**CONSIGNES:**
[A] Dans la critique de Juste avant l'oubli, recopiez le passage allant de « Franck, 35 ans, est » à « ai pensé ?! » en remplaçant « infirmier » par « médecin ».
[B] Répondez à ces questions sur la critique de Juste avant l'oubli :
(i) Quel prix Alice Zeniter a-t-elle reçu pour ce roman, et en quelle année ?
(ii) Combien de temps Émilie vient-elle de passer sur l'île de Mirhalay ?
(iii) À quelle personne l'arc narratif principal est-il écrit ?
[C] Rédigez la suite de la critique de Juste avant l'oubli, à partir de sa dernière phrase.

**TEXTE FOURNI:**
====================

Juste avant l'oubli
Lecture

Juste avant l’oubli d’Alice Zeniter

Alors que bon nombre d’entre vous se ruent sur le nouvel ouvrage d’Alice Zeniter, j’ai choisi d’aller à contre-courant et de lire Juste avant l’oubli, roman pour lequel elle a reçu le Prix Renaudot des lycéens en 2015.

Résumé

Franck, 35 ans, est infirmier à Paris et fou amoureux d’Émilie qu’il doit rejoindre sur l’ile de Mirhalay où elle vient de passer trois mois dans le cadre de sa thèse. Sur cette ile habituellement déserte, ils ne seront pas seuls puisqu’Émilie y organise, comme chaque année, les journées d’études internationales autour de l’œuvre de Galwin Donnell, mystérieux écrivain décédé à Mirhalay, après y avoir vécu 20 ans en ermite.

Ce que j’en ai pensé ?!

Ce roman comprend plusieurs arcs narratifs : le principal, écrit à la 3e personne du singulier est focalisée sur Franck et témoigne de ces quelques jours hors du temps depuis la veille de son départ pour Mirhalay jusqu’au trajet de retour. Cette trame principale est régulièrement interrompue par de courts passages se focalisant sur le point de vue d’Émilie et par des chapitres entiers constitués des textes qui auraient été prononcés comme interventions par les universitaires pour ce colloque.

====================

**LES DONNÉES:**
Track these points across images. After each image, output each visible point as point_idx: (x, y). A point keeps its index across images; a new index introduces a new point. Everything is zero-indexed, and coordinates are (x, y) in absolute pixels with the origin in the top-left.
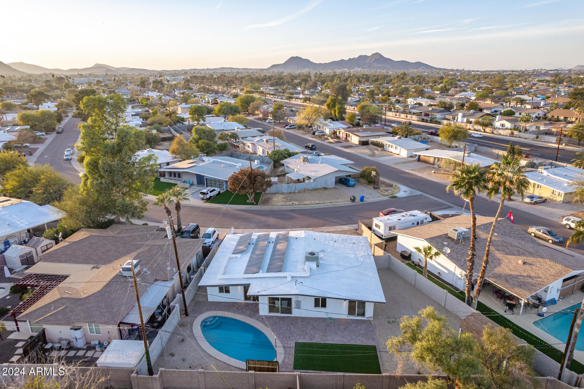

====================

**CORRIGÉ DES ACTIVITÉS:**
[A]
Franck, 35 ans, est médecin à Paris et fou amoureux d’Émilie qu’il doit rejoindre sur l’ile de Mirhalay où elle vient de passer trois mois dans le cadre de sa thèse. Sur cette ile habituellement déserte, ils ne seront pas seuls puisqu’Émilie y organise, comme chaque année, les journées d’études internationales autour de l’œuvre de Galwin Donnell, mystérieux écrivain décédé à Mirhalay, après y avoir vécu 20 ans en ermite.

Ce que j’en ai pensé ?!

[B]
(i) Le Prix Renaudot des lycéens, en 2015.
(ii) Trois mois.
(iii) À la 3e personne du singulier.

[C]
Franck aimait faire lentement le tour des endroits où il arrivait. Essayer d’y lire quelque chose des précédents occupants ou de ceux qui avaient aménagé le lieu. Lorsqu’il était invité chez des gens, il passait un temps très long à détailler les titres de leur bibliothèque, cherchant à se forger une idée de leur personnalité à partir de ces données.

La prouesse d’Alice Zeniter, dans ce roman, est d’avoir créé de toutes pièces l’univers littéraire de ce fameux écrivain, Galwin Donnell, avec des extraits fictifs de ses romans, des analyses poussées de ses personnages ou de certains sujets récurrents de sa bibliographie. Néanmoins, j’avoue que ces passages m’ont assez rapidement lassée car je n’adhérais pas plus que cela à l’univers de cet auteur [clairement, je ne lirais pas son œuvre si elle existait réellement !]. Peut-être aussi que j’aurais davantage accroché s’il s’était agi d’un auteur réel dont j’aurais pu aller lire l’œuvre, me faire mon propre avis.

Ce qui m’intéressait davantage, c’était le cheminement émotionnel de Franck tout au long de son séjour. Le jeune homme est conscient que son couple bât de l’aile et voudrait pousser Émilie à s’engager à fonder une famille avec lui alors que celle-ci est davantage portée sur l’évolution de sa carrière universitaire [d’expérience personnelle, j’avais envie de lui crier que c’était pas une bonne idée du tout, mais bon…]. Ce que je trouve intéressant dans le couple que nous propose Alice Zeniter, c’est que les rôles de genre traditionnels sont ici inversés : c’est Franck qui semble “attendre” qu’Émilie soit prête à fonder une famille, qui montre une certaine sensibilité que d’aucuns trouveraient peu virile, tandis qu’Émilie refuse de sacrifier ses ambitions personnelles. Or, on se rend compte que Franck joue aussi de cette situation pour tenter d’obtenir un certain ascendant sur Émilie, la forçant à se sentir redevable des sacrifices qu’il consent.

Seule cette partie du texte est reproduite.